Vernon fire marshal to retire
By Kym Soper
VERNON — After more than four years investigating the causes of fires and inspecting new construction around town, Fire Marshal David Roth is hanging up his helmet in retirement.
His last day on the job will be June 30.
“He’s one of the best fire marshals we’ve ever had,” Vernon Fire Chief William Call said. “It’s going to be tough to replace that man.”
Roth, 56, says his wife of more than 30 years also is retiring from her job with the state Department of Environmental Protection, and they want to spend time together.
Roth replaced Anthony N. Patrizz Jr., who resigned from the fire marshal position in 2004 amid allegations by former Mayor Ellen L. Marmer’s administration that he acted improperly in his jobs as fire marshal and as emergency management director.
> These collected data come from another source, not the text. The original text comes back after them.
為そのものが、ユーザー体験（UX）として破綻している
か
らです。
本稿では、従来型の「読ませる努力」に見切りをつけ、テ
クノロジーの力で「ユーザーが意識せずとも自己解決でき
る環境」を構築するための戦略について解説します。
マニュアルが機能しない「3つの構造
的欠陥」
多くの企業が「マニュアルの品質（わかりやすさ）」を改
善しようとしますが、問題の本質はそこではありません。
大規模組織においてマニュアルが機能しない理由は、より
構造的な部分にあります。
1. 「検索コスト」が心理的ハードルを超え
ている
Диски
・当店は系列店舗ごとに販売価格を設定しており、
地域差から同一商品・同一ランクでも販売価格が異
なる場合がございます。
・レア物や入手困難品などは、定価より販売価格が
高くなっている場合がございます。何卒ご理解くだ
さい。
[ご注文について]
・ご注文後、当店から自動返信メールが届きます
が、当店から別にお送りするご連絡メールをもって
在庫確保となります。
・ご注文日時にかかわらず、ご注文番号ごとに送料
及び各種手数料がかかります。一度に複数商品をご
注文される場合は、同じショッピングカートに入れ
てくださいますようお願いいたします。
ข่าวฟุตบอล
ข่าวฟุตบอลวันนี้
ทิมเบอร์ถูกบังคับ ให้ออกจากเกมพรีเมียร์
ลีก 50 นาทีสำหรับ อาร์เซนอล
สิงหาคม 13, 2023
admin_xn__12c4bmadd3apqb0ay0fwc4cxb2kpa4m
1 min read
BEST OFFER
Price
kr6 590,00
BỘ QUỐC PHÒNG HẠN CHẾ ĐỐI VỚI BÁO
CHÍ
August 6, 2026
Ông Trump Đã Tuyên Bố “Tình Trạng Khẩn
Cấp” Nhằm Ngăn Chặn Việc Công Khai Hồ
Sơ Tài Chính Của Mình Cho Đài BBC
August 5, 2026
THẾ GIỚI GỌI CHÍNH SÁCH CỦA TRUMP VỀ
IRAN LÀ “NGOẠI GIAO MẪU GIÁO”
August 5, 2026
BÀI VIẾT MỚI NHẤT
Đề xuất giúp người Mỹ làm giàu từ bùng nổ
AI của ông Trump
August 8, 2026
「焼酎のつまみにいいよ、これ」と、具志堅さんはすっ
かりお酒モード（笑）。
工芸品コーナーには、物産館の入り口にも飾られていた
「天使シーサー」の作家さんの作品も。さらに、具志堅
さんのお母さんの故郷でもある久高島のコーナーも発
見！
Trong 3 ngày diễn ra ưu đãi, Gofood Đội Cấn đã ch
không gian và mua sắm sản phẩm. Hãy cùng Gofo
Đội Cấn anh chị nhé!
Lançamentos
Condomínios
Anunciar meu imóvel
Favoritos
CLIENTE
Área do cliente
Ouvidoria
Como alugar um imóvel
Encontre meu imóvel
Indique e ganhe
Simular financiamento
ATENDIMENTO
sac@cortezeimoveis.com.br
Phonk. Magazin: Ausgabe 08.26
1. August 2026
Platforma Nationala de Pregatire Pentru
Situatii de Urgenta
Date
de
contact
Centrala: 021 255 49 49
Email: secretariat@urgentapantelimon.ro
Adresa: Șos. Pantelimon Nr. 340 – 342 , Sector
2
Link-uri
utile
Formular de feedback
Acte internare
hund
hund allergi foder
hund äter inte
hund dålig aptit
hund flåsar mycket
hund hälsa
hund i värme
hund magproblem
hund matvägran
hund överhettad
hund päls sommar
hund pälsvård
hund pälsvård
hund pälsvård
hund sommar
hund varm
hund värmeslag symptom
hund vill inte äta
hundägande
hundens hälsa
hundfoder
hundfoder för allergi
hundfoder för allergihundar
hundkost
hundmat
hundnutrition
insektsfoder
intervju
Patrizz denied the allegations and claimed Democrats retaliated against him because of his alliance with Republicans
The full-time fire marshal job was partitioned after Patrizz resigned, with the oversight of daytime ambulance staff given over to the emergency management director at a salary of about $10,000.
The fire marshal position remained full-time, with a salary range of $45,190 to $57,493 and including the duties of investigating suspected arson cases, inspecting properties for building and fire code compliance, and conducting fire prevention classes and activities.
Roth, who has more than 33 years in the fire service, was hired by Vernon in October 2004. He served for 14 years as a deputy fire marshal and fire marshal for East Hartford and another 14 years as a firefighter for that department.
He was retired from the East Hartford Fire Department for 18 months before donning the helmet again to work in Vernon.
A Rockville High School graduate, Roth and his wife live just over the town line in Tolland and felt at home here, he said.
“This is where I grew up and it’s kind of neat to come back and serve the community where you were a kid,” he said.
But now there are three grandchildren in Florida to visit, and “we don’t want to miss out on that growing up,” he said. “We get sent a lot of pictures and do the phone thing, but it’s not the same as being there.”
And when the Roths are here in Vernon, he might just look in on the volunteer Fire Department.
“He loves the Fire Department — I don’t know how he’s going to be able to walk away,” said Call, adding: “But we’re going to get him to come in and volunteer with little bit of training and education.”
“I’m not divorcing myself from the Fire Department,” said Roth, who says the members of the volunteer department are like family. “It’s not something you can get out of your system easily. You don’t get up and walk away. It’s not a job, it’s a lifestyle.”